> YANG DIKERJAKAN:
Jawablah pertanyaan berikut berdasarkan kutipan tentang novel Snow Country.
(a) Penyakit apa yang diderita anak guru musik itu?
(b) Karakteristik apa saja yang dicantumkan untuk tokoh Yukio?
(c) Dengan peristiwa apa alur cerita novel ini diawali?

> KUTIPAN HALAMAN:
#####

Itu lagu yang dinyanyikan anak-anak sambil menepuk-nepuk bola karet. Suara Yoko yang lincah dan rian dalam menyanyikan lagu tanpa makna itu membuat Shimamura sangsi apakah pertemuannya dengan Yoko tadi hanya mimpi.
Ia tak hent-henti berceloteh ketika memakaikan pakaian anak itu dan menuntunnya keluar dari tempat mandi, dan suaranya terus bergaung seperti suling bahkan setelah ia pergi. Di lorong rumah penginapan yang lantainya sudah tua dan mengilat, ada kotak shamisen besar berwarna hitam pekat. [...]
(hal. 150)

·                     Yukio
Karakteristik : pesakit, menunggu ajal, lemah.
”Ini dari kamar si sakit. Tapi, tak usah cemas. Kata orang, api bebas hama.” Rambutnya yang baru dicukur hampir menyentuh kotatsu saat ia memasukkan arang. Anak guru musik itu menderita TBC usus, katanya, dan ingin pulang ke kampung halaman untuk menunggu ajal.
(hal. 58)

b.          Alur
Sebuah karya sastra termasuk prosa berbentuk novel seperti obyek kajian Snow Country ini, berbagai peristiwa disajikan dalam urutan tertentu. Pristiwa yang membangun tulang punggung cerita, demikian disebut alur. Cerita di awali dari peristiwa tertentu dan diakhiri dengan peristiwa tertentu lainnya dalam urutan waktu terjadinya. Dalam novel ini, alur cerita di awali dengan perjumpaan Shimamura dengan Yoko dan Yukio di gerbong kereta senja yang sama-sama mereka naiki. Dari awal penceritaan tersebut, pengarang kemudian menghubungkan dan mengaitkan antar tokoh dalam suatu cerita yang efektif dan kompleks. Alur yang digunakan dalam novel ini tentunya alur maju, namun tidak menutup kemungkinan akan terdapat discourse yang menceritakan masa lalu sebagai penguat dan penjelas cerita.

#####

> BAHAN YANG DIBERIKAN:

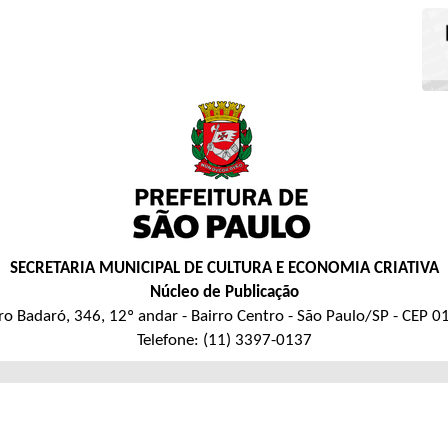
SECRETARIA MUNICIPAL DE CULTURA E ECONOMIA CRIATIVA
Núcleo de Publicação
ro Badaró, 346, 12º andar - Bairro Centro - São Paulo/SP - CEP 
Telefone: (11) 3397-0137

#####

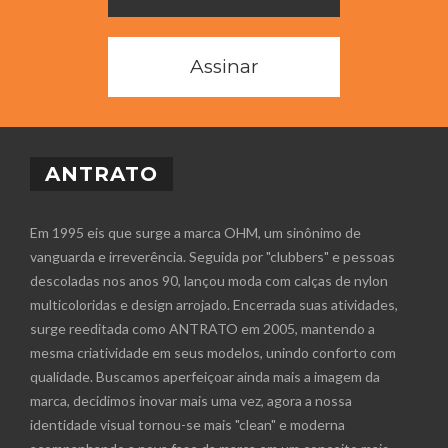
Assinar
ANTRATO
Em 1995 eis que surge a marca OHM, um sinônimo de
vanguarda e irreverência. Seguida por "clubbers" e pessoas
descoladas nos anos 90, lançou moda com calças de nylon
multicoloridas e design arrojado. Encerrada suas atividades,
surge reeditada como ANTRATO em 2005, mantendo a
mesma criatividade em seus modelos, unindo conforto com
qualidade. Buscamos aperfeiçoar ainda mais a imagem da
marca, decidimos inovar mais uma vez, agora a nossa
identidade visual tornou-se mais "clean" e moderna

#####

> JAWABAN LATIHAN:
(a) Anak guru musik itu menderita TBC usus.
(b) Karakteristik Yukio adalah pesakit, menunggu ajal, dan lemah.
(c) Alur cerita diawali dengan perjumpaan Shimamura dengan Yoko dan Yukio di gerbong kereta senja yang sama-sama mereka naiki.